Housing Bubble 2.0: Michigan bank offers zero-down mortgage

Credit restrictions that were imposed soon after the collapse of the housing bubble about a decade ago have gradually been removed. You’re finding more and more financial institutions reducing standards, offering subprime borrowers more credit.

In other words, it’s 2006 all over again.

Case in point, a Michigan bank has brought back the zero-down mortgage, and will go as far as covering the closing costs. Yikes!

According to HousingWire, Flagstar Bank, a small savings bank based in the Great Lake State, is trying to help low-income homebuyers obtain the American Dream through a zero-down mortgage, the hallmark of the previous housing bubble.

As part of the new program, the bank will proffer the applicant the required three percent down payment. Borrowers are not required to pay back the down payment gift. Flagstar will also offer up to $3,500 for the closing costs.

More from the website:

The program is available to only certain low- to moderate-income borrowers and borrowers in low- to moderate-income areas throughout Michigan.

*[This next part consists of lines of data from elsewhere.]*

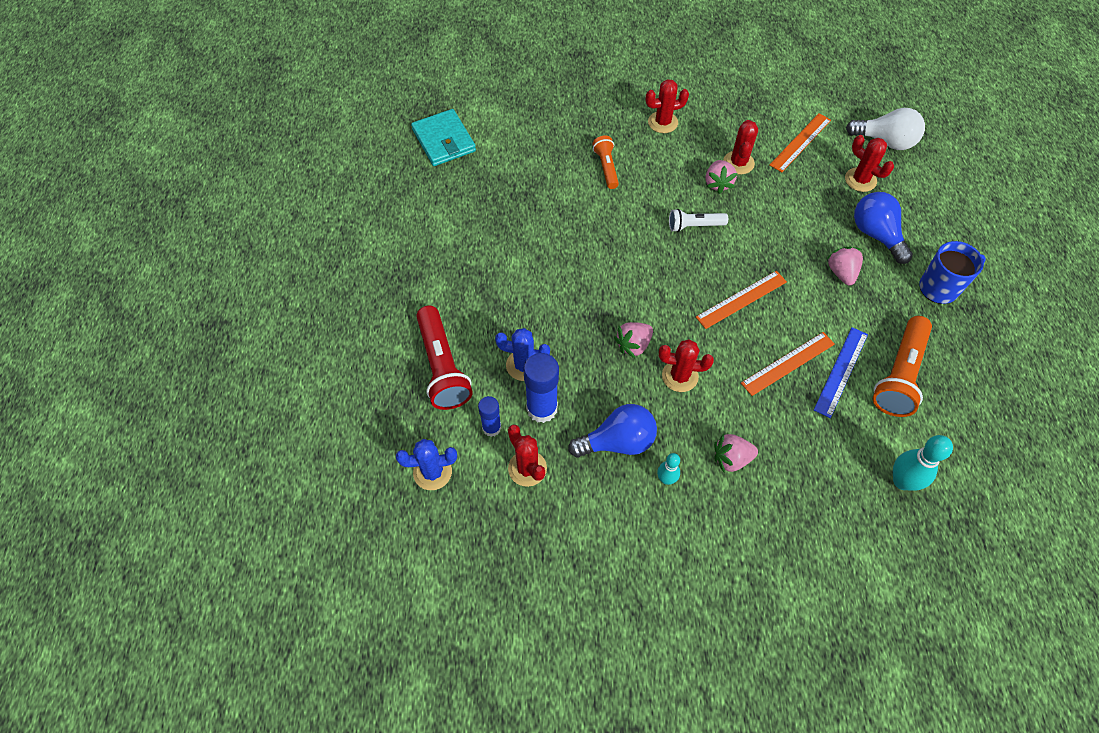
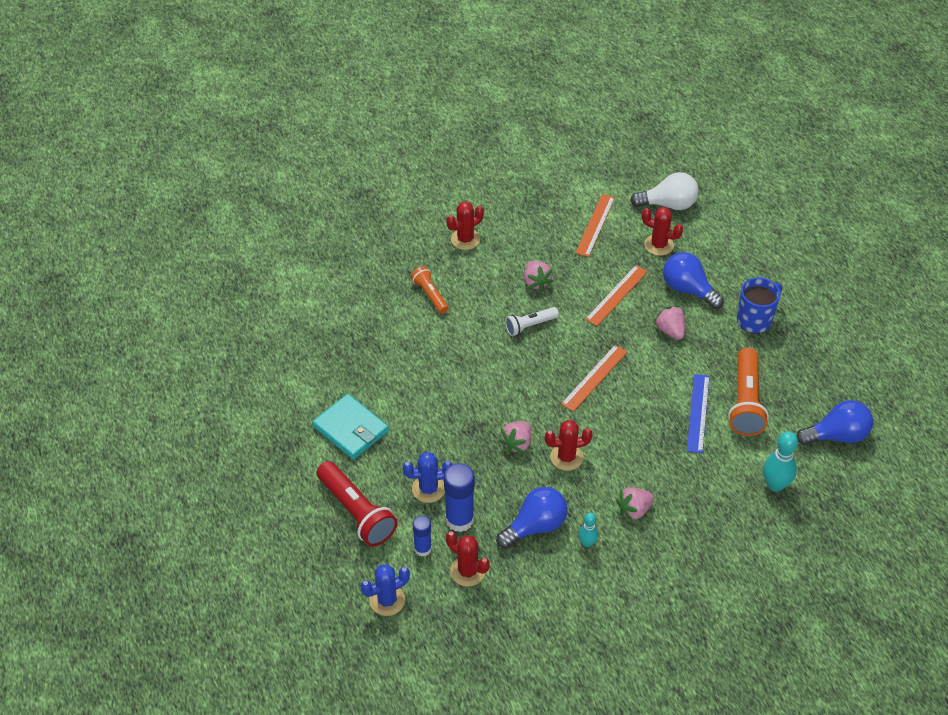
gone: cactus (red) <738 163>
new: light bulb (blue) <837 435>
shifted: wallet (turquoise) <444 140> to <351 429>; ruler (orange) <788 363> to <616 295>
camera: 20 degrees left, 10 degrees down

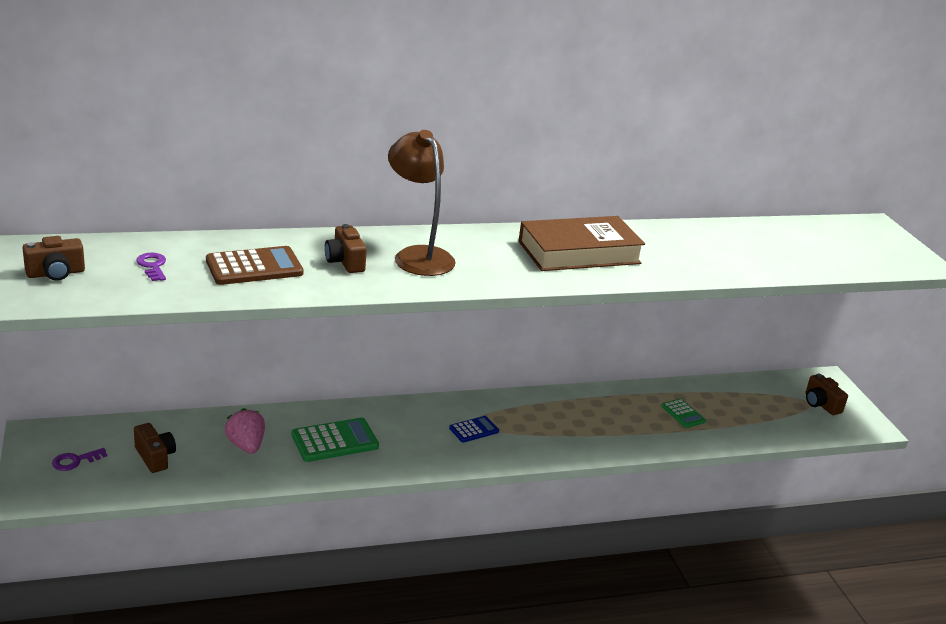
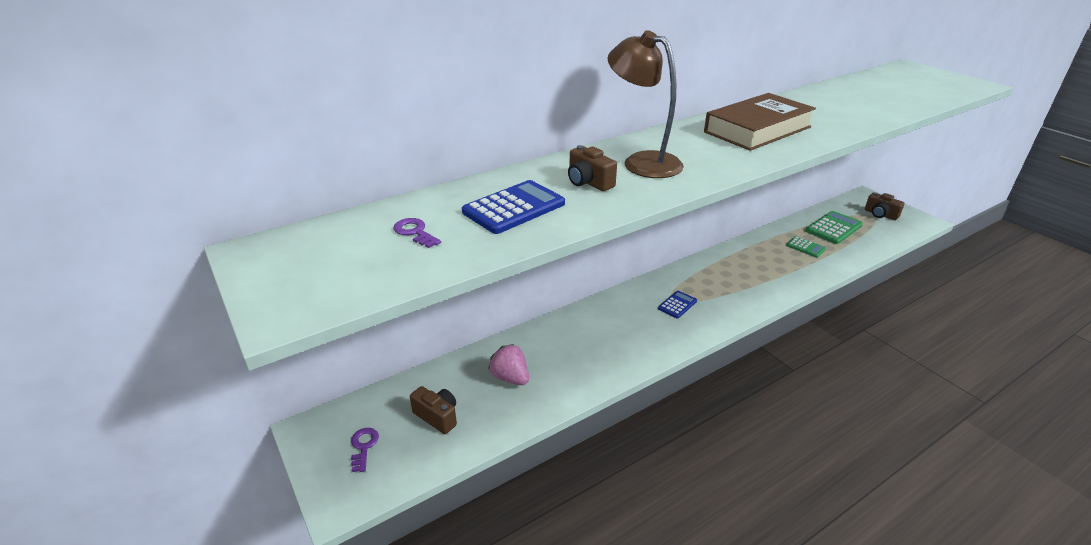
gone: camera (brown) <56 273>
shifted: calculator (green) <335 441> to <833 228>
repainted: calculator (brown) <254 267> to calculator (blue) <514 208>
rotated: key (purple) <75 461> = <363 446> 135 degrees clockwise
camera: 15 degrees left, 5 degrees up

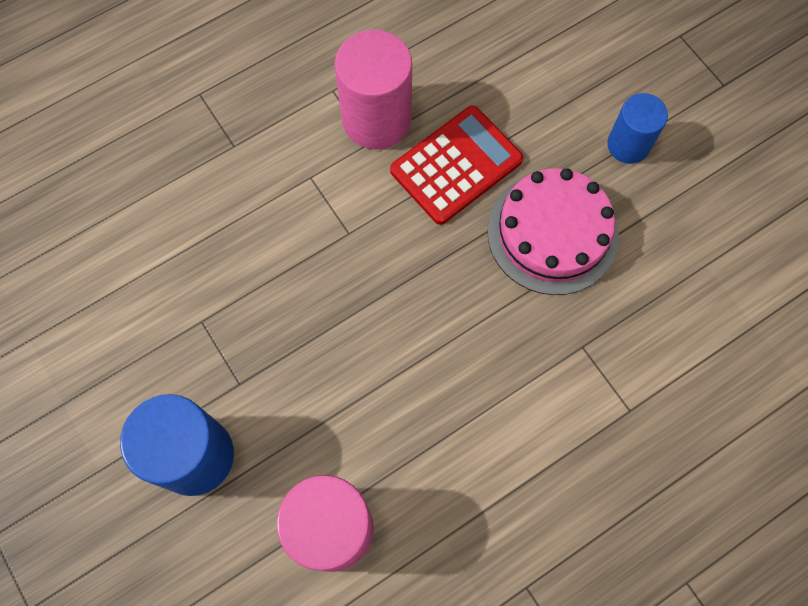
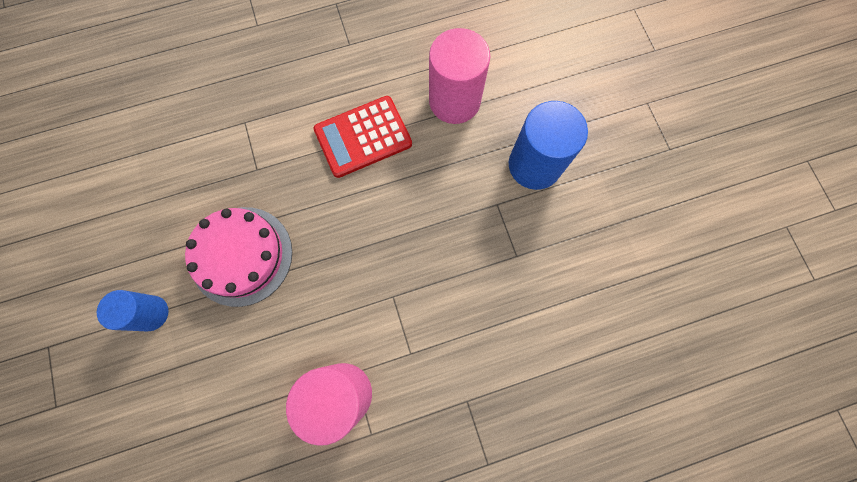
shifted: calculator (red) <456 165> to <363 137>
camera: 165 degrees left, 5 degrees up

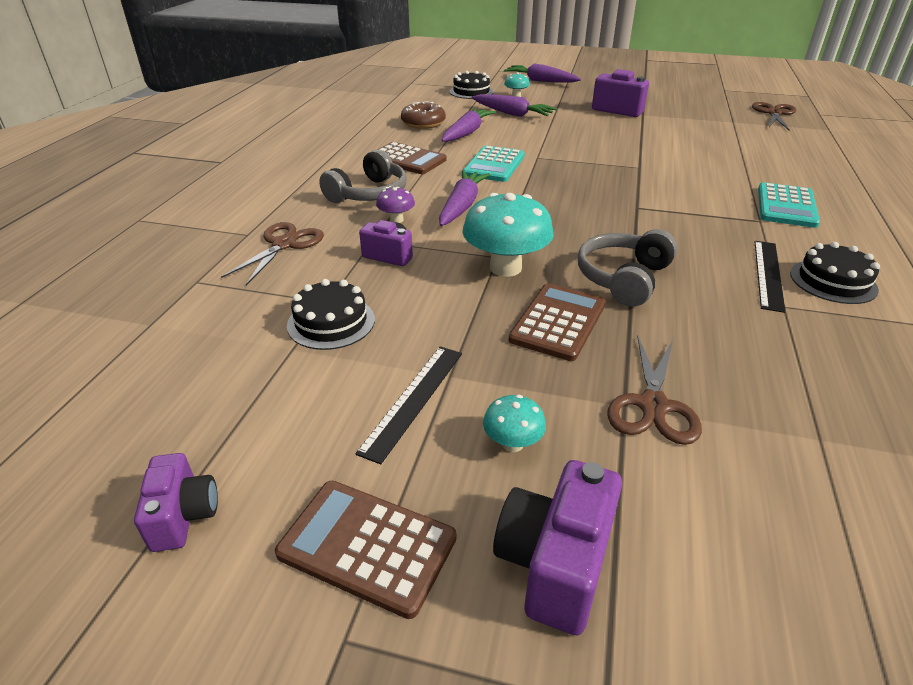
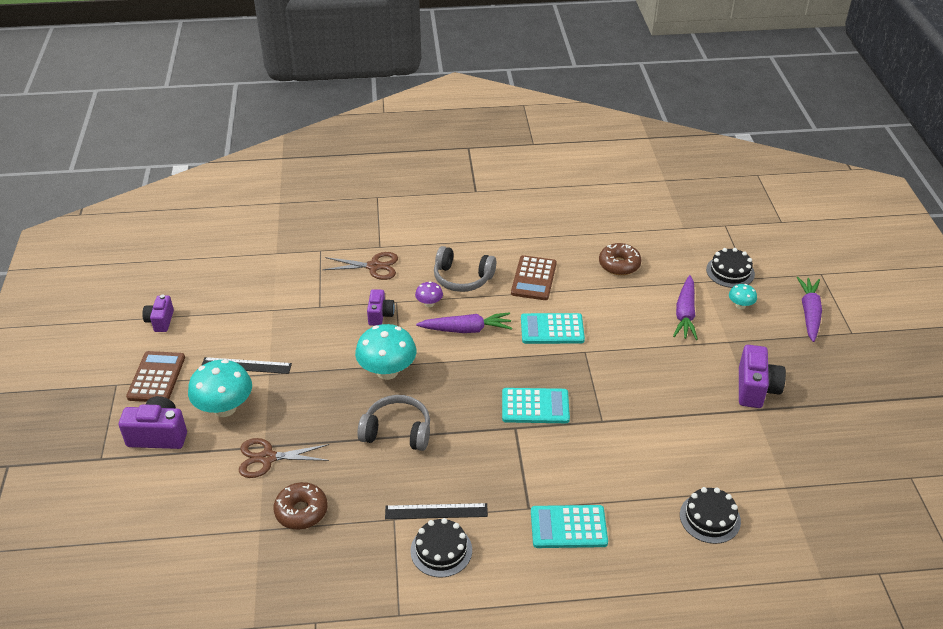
gone: carrot (purple) <467 133>; calculator (brown) <558 322>; scissors (brown) <774 113>
new: donut (brown) <301 511>; calculator (turquoise) <535 406>
shifted: cake (black) <331 322> to <710 518>
rotated: camera (purple) <184 516> = <160 321> 120 degrees clockwise
scaled: mushroom (turquoise) <512 443> = <225 408> x2.03
camera: 70 degrees right, 5 degrees up

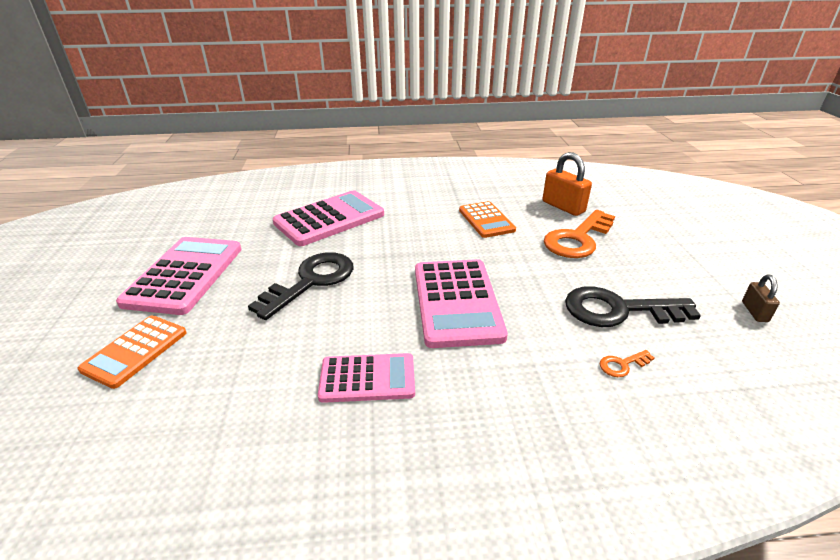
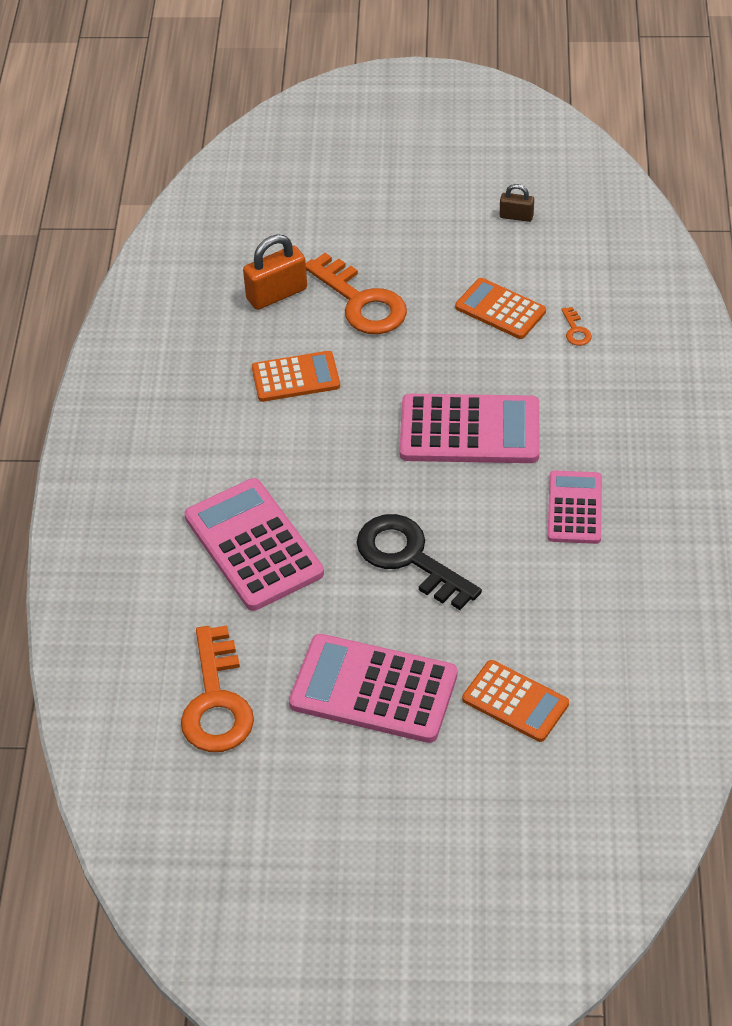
new: key (orange) <216 702>
swapped: key (black) <618 310> to calculator (orange) <500 309>
camera: 80 degrees left, 15 degrees up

Borrowers would not have to repay the down payment or closing costs. But a 1099 form to report the income would be issued to the Internal Revenue Service by the bank. So the gifts could be taxable, depending on the borrower’s financial picture.

Flagstar said borrowers who might qualify for its new program typically would have an annual income in the range of $35,000 to $62,000. The sales price of the home — which must be in qualifying areas — would tend to be in the range of $80,000 to $175,000.